The real face of imperialism cannot appear in Mumford’s book for the same reason that he cannot permit us to think for a moment upon the real nature of wage slavery in the home countries: his thesis is that there is an “unbridgeable gulf” between life of the fascist countries and that of the democratic empires.

And to accentuate that “unbridgeable gulf” so that we shall be sufficiently hardened to plunge cold steel into the guts of every German, Mumford not only idealizes the democracies but also indicts the entire German people. In America “those who have a firm belief in democracy ... probably includes the greater number of intelligent Americans, representing every shade of economic status and political conviction”—bosses included. The sole exceptions Mumford stakes in his “democratic front” are those “intransigent industrialists who seek to maintain the absolutism of their rule, as practiced anciently in the company town”, the “stone age industrialists”. But as “anciently” and “stone age” happily portend, this is past; now, “our more progressive industries, led by men who have claims to industrial statesmanship, have in principle accepted the need for democratic participation and security of livelihood.” (p. 139) We are all one happy democratic family, bosses and workers manage industry by “democratic participation”, no significant section of employers are opposed to the Wagner Act or use strikebreakers or stool-pigeons or other union-busting methods, and the Fansteel, Apex and similar court decisions of the last few weeks really belong to the dim past.
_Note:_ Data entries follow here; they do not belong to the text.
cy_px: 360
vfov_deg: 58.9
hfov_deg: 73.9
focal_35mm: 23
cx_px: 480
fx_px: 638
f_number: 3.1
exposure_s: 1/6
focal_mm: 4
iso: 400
In Germany, on the other hand, all—workers, including thirteen million who voted Communist or Socialist in 1932, etc.—are Nazis in their ideology. In an article on Spengler in the January 11, 1939 New Republic, Mumford proclaimed the “pathology of the German mind” to be the “sinister world problem” today. The German mind—not that of the rulers but of the people. Mumford in this book speaks of “the residual barbarisms in German civilization: the soil out of which Nazism grew” and seeks to “remove forever those superficial interpretations of Nazism which overlook how much of its animus and creed already existed—long before Hitler and Rosenberg—in Luther, Fichte, Hegel, Treitschke, Nietzsche, Wagner, and Houston Chamberlain.” (p. 176) Fascism is “an error of politically undeveloped countries, such as Italy and Germany historically were and are” (p. 24); “the majority of Germans succumbed ... they relapsed into the cult of Wotan: the savage and the primeval. Momentarily halted in their creative act of construction, the Germans vengefully turned on their own handiwork and tore it down.” (pp. 55–56) Not the Nazis, mind you, but “the majority of Germans” or, better still, “the Germans.” Wield your bayonets, you fighters for democracy, with the firm assurance that those you kill are really not human; they are Huns.
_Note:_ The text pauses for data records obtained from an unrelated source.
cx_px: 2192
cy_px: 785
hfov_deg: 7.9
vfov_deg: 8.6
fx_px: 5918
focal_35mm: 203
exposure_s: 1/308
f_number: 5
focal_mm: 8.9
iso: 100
That by Mumford’s own criterion—”Every trade union, every co-operative society, every neighborhood association, is a training ground for the more complicated problems of collective government” the German people were far more democratic in traditions and practice than America; that “German civilization” gave us not only the forerunners of Nazism but also Marx and Engels, Bebel and Liebknecht—we live in an atmosphere of war psychosis in which a spokesman of the liberal intelligentsia can blandly assign Hegel to the Nazis! Hegel, whose direct fructifying inspiration, to mention but one instance, on John Dewey and his disciples, and through them on progressive philosophy and education, must be known even to Mumford!
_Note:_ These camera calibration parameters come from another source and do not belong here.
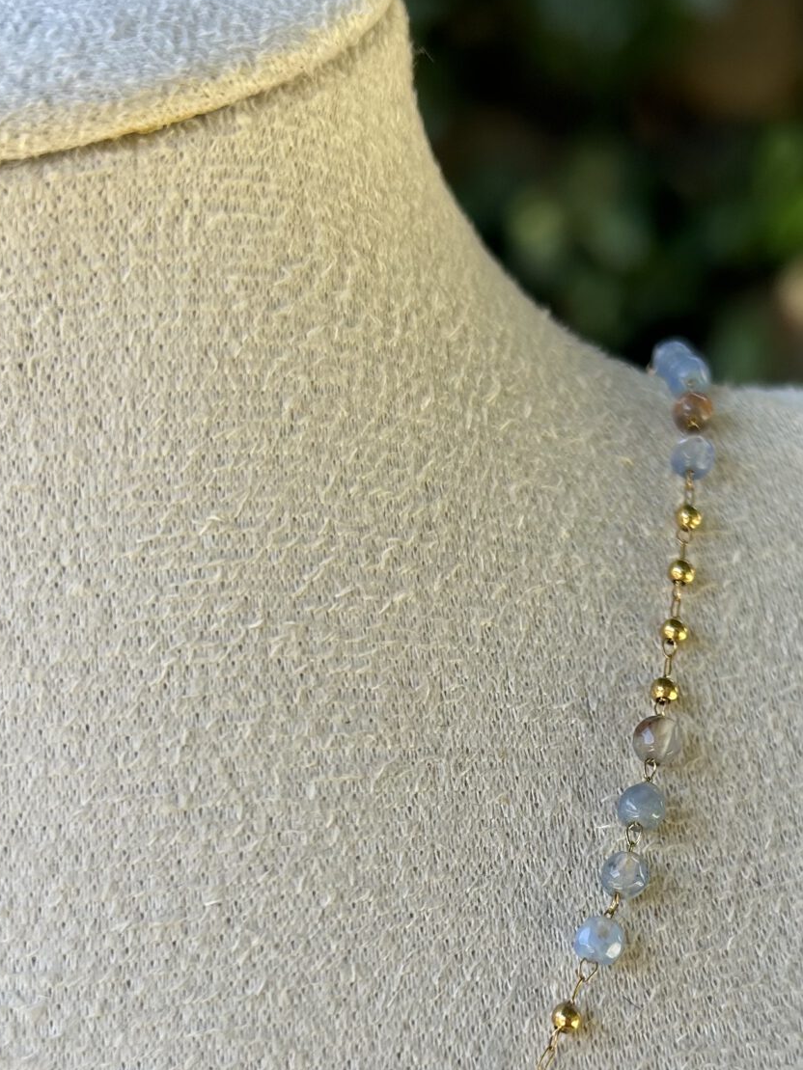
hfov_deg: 24.1
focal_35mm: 60
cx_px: 634
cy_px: 809
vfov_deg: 31.6
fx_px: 1855
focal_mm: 5.7
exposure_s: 1/414
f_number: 1.5
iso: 50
Elsewhere I propose to examine in detail Mumford’s racial theory of the causes for the rise of fascism. If there is an “unbridgeable gulf” between the democratic empires and the fascist, why is the “oldest and surest form of democratic government”—Britain—ruled concededly by a “pro-fascist ruling class”?

Mumford’s book is couched in the form of a polemic—against pacifists, isolationists, and neutrality-seekers. But all these will be with Mumford in the war. Why doesn’t Mumford confront the arguments of those who will not be with him—the revolutionary Marxists? These consistent opponents of the war remain unmentioned; and that is an index to Mumford’s intellectual dishonesty.